─── EXCERTO FORNECIDO

Opinião
Regularização do IVA nos incobráveis
A regularização do IVA nos incobráveis é um tema recorrente de dúvidas e discussão entre os operadores económicos e contabilistas. O objetivo deste artigo é, em linguagem simples e sintética, tentar fazer alguma luz sobre esta matéria e alertar para as novidades em matéria fiscal.
Para melhor se entender qual o significado da regularização do IVA é necessário entender a mecânica deste imposto - imposto sobre o valor acrescentado. O IVA é um tributo que incide sobre o consumo e que se aplica ao longo da cadeia produtiva, sendo também apelidado de imposto plurifásico.
Os operadores liquidam imposto aos adquirentes, os quais exercem o direito à dedução, recaindo o encargo no consumidor final ou nos sujeitos passivos sem direito à dedução.

──────
─── MATERIAL FORNECIDO

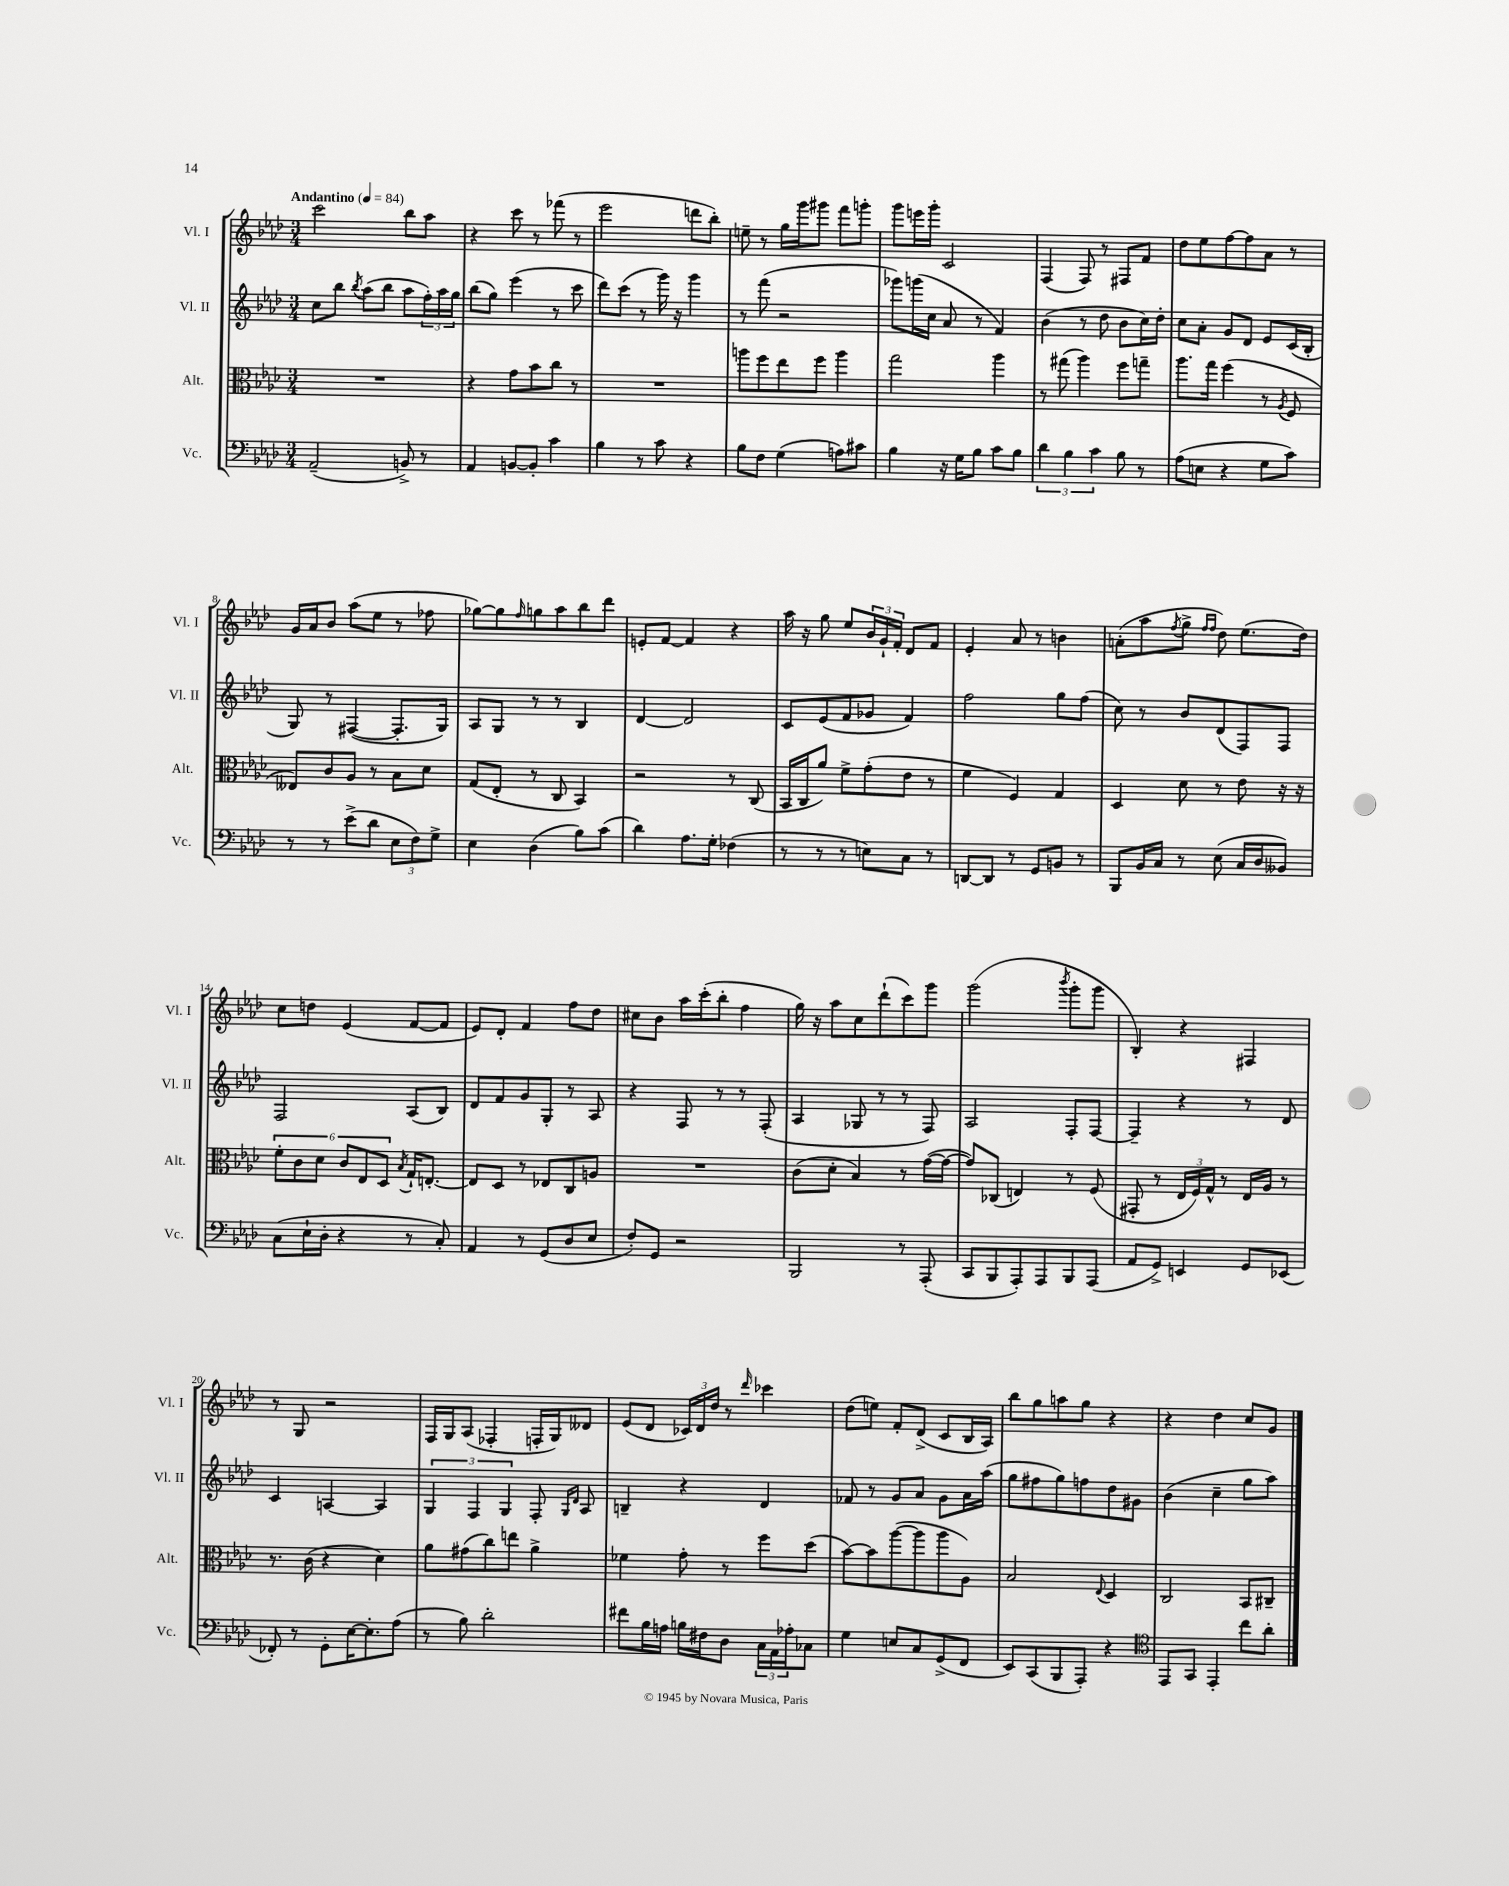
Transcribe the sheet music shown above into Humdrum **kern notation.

**kern	**kern	**kern	**kern
*staff4	*staff3	*staff2	*staff1
*clefF4	*clefC3	*clefG2	*clefG2
*k[b-e-a-d-]	*k[b-e-a-d-]	*k[b-e-a-d-]	*k[b-e-a-d-]
*M3/4	*M3/4	*M3/4	*M3/4
*MM84	*MM84	*MM84	*MM84
(2AA-~	2.r	8cc	2ccc
.	.	8bb-	.
.	.	8qbb-	.
.	.	(8aa-	.
.	.	8bb-	.
8BB^)	.	8aa-	8bb-
8r	.	24ff')	8aa-
.	.	24aa-	.
.	.	24gg	.
=	=	=	=
4AA-	4r	(8bb-	4r
.	.	8gg)	.
[8BB	8g	(4eee-	8ccc
8BB']	8b-	.	8r
4c	8cc	8r	(8fff-
.	8r	8ccc	8r
=	=	=	=
4B-	2.r	8ddd-)	2eee-
.	.	(8ccc	.
8r	.	8r	.
8c	.	16ggg)	.
.	.	16r	.
4r	.	4ggg	8ddd
.	.	.	8bb-')
=	=	=	=
8B-	8aa	8r	8ee~
8F	8ff	(8fff	8r
(4G	8ee-	2r	16gg
.	.	.	16ggg
.	8ff	.	8ggg#
8A)	4aa	.	8fff
8c#	.	.	8ggg'
=	=	=	=
4B-	2gg	8ggg-)	8ggg
.	.	(16ggg	16eee
.	.	16cc	16ggg'
16r	.	8a-	2c
16G	.	.	.
8B-	.	8r	.
8c	4aa-	4f)	.
8B-	.	.	.
=	=	=	=
6d-	8r	(4b-	(4F
.	(8gg#	.	.
6B-	.	.	.
.	4aa-)	8r	8F)
6c	.	.	.
.	.	8dd-	8r
8B-	8ff	8b-	8F#
8r	8gg~	16cc)	8f
.	.	16dd-'	.
=	=	=	=
(8A-	8.aa-	8cc	8dd-
8E	.	8a-'	8ee-
.	16gg	.	.
4r	(4ff	8g	[8ff
.	.	8d-	8ff]
8G	8r	8e-	8a-
.	8qA-	.	.
8c)	8F	(16c	8r
.	.	16B-'	.
=	=	=	=
8r	8E--)	8G)	16g
.	.	.	16a-
8r	8c	8r	8b-
(8e-^	8A-	([4F#	(8aa-
8d-	8r	.	8ee-
12E-	8B-	8.F#']	8r
12F)	.	.	.
.	8d-	.	8ff-
12G^	.	.	.
.	.	16G)	.
=	=	=	=
4E-	(8G	8A-	[8gg-)
.	8E-'	8G	8gg-]
.	.	.	16qqff
(4D-	8r	8r	8gg
.	8C	8r	8aa-
8B-)	4BB-)	4B-	8bb-
(8c	.	.	8ddd-
=	=	=	=
4d-)	2r	[4d-	8e'
.	.	.	[8f
8.A-	.	2d-]	4f]
16G'	.	.	.
(4F-	8r	.	4r
.	(8C	.	.
=	=	=	=
8r	16BB-	8c	16aa-
.	16C	.	16r
8r	8a-)	(8e-	8gg
8r	8f^	8f	8ee-
8E)	(8g'	8g-	24b-
.	.	.	24g`
.	.	.	24f'
8C	8e-	4f)	8d-
8r	8r	.	8f
=	=	=	=
[8DD	4f	2ff	4e-'
8DD]	.	.	.
8r	4F)	.	8a-
8GG	.	.	8r
8BB	4G	8gg	4b
8r	.	(8ff	.
=	=	=	=
8BBB-	4D-	8cc)	(8a'
16BB-	.	8r	8aa-
16C	.	.	.
.	.	.	8qff
8r	8d-	8b-	8gg^
.	.	.	16qqff
.	.	.	16qqff
(8E-	8r	(8d-	8dd-)
16C	8e-	8F)	(8.ee-
16D-	.	.	.
8BB--)	16r	8F	.
.	16r	.	16dd-)
=	=	=	=
(8C	12f'	2F	8cc
.	12c	.	.
16E-`	.	.	8dd
.	12d-	.	.
16D-'	.	.	.
4r	12c	.	(4e-
.	12E-	.	.
.	12D-	.	.
.	8qB-	.	.
8r	16G`	(8A-	[8f
.	[8.E'	.	.
8C')	.	8B-)	8f]
=	=	=	=
4AA-	8E]	8d-	8e-)
.	8D-	8f	8d-'
8r	8r	8g	4f
(8GG	8E-	8G'	.
8D-	8C	8r	8ff
8E-	8A	8A-	8dd-
=	=	=	=
8F')	2.r	4r	8cc#
8GG	.	.	8b-
2r	.	8F	16aa-
.	.	.	(16ccc'
.	.	8r	8bb-'
.	.	8r	4ff
.	.	(8F'	.
=	=	=	=
2BBB-	(8c	4A-	16gg)
.	.	.	16r
.	8d-'	.	8aa-
.	4B-)	8G-	8cc
.	.	8r	(8ddd-`
8r	8r	8r	8ccc)
(8AAA-'	([16g	8F)	8ggg
.	16g_	.	.
=	=	=	=
8CC	8g])	2A-	(2ggg
8BBB-	(8C-	.	.
8AAA-')	4E)	.	.
8AAA-	.	.	.
.	.	.	8qbbb-
8BBB-	8r	8F'	8ggg'
(8AAA-	(8F	[8F	8ggg
=	=	=	=
8AA-	8GG#'	4F~]	4B-')
8GG^)	8r	.	.
4EE	24E-	4r	4r
.	24F)	.	.
.	24G^^	.	.
.	8r	.	.
8GG	16E-	8r	4F#
.	16A-	.	.
(8EE-	8r	8d-	.
=	=	=	=
8FF-')	8.r	4c	8r
8r	.	.	8G
.	(16c	.	.
8GG'	4r	[4A	2r
[16E-	.	.	.
8.E-']	.	.	.
.	4d-)	4A]	.
(8A-	.	.	.
=	=	=	=
8r	8a-	6G	16F
.	.	.	16G
8B-)	(8g#	.	(8A-
.	.	6F	.
2d-'	8cc)	.	4F-'
.	.	6G	.
.	8ee	.	.
.	4a-^	8F'	16F'
.	.	.	16G)
.	.	16qqG	.
.	.	16qqd-	.
.	.	8A-	8d--
=	=	=	=
8f#	4f-	4B~	(8e-
16B-	.	.	8d-
16A	.	.	.
16B	8g'	4r	24c-)
.	.	.	24d-
16F#	.	.	.
.	.	.	24dd-
8D-	8r	.	8r
.	.	.	16qqddd-
24C	8ff	4d-	4ccc-
24AA-	.	.	.
24A-'	.	.	.
8C-	(8dd-	.	.
=	=	=	=
4G	[8b-)	8f-	(8dd-
.	8b-]	8r	8ee)
8E	([8aa-	8g	8f'
8C	8aa-]	8a-	(8d-^
(8GG^	8aa-	8g	8c
8FF	8A-)	16a-	16B-
.	.	(16aa-	16A-)
=	=	=	=
8EE-)	2B-	8gg	8bb-
(8CC	.	8ff#	8gg
8BBB-	.	8gg)	8aa
8AAA-')	.	8ff	8gg
.	8qqE-	.	.
4r	4D-	8dd-	4r
.	.	8g#	.
=	=	=	=
*clefC4	*	*	*
8EE-	2C	(4b-	4r
8GG	.	.	.
4EE-'	.	4cc~	4dd-
8cc	8BB-	8gg	8cc
8a-'	8C#~	8aa-)	8g
==	==	==	==
*-	*-	*-	*-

──────

* [AÇÕES A REALIZAR]
1. Reproduza o trecho do texto sobre a regularização do IVA nos incobráveis, começando em "Para melhor se" e seguindo até "direito à dedução.".
2. Prossiga o texto sobre a regularização do IVA nos incobráveis a partir da última frase apresentada.

* [RESPOSTAS AOS EXERCÍCIOS]
1.
Para melhor se entender qual o significado da regularização do IVA é necessário entender a mecânica deste imposto - imposto sobre o valor acrescentado. O IVA é um tributo que incide sobre o consumo e que se aplica ao longo da cadeia produtiva, sendo também apelidado de imposto plurifásico.
Os operadores liquidam imposto aos adquirentes, os quais exercem o direito à dedução, recaindo o encargo no consumidor final ou nos sujeitos passivos sem direito à dedução.

2.
A liquidação do IVA é efetuada na emissão da fatura e não no pagamento, pese embora seja possível a opção pelo regime de IVA de caixa.
A regularização do IVA prevista no artigo 78.º e seguintes do Código do IVA permite ao credor deduzir a seu favor o imposto que liquidou e entregou nos cofres do Estado, mas que não recebeu.
Nos créditos incobráveis elencamos as situações em que é possível a regularização a favor do credor:
• Processo de execução, após o registo a que se refere a alínea b) do n.º 2 do artigo 717.º do Código do Processo Civil;
• Processo de insolvência, quando a mesma for decretada de caráter limitado, após o trânsito em julgado da sentença de verificação e graduação de créditos prevista no Código da Insolvência e da Recuperação de Empresas ou, quando exista, a homologação do plano objeto da deliberação prevista no artigo 156.º do mesmo Código;
• Processo especial de revitalização (PER), após homologação do plano de recuperação pelo juiz, previsto no artigo 17.º-F do Código da Insolvência e da Recuperação de Empresas (CIRE);
• Sistema de Recuperação de Empresas por Via Extrajudicial (SIREVE), após celebração do acordo previsto no diploma que aprovou este procedimento.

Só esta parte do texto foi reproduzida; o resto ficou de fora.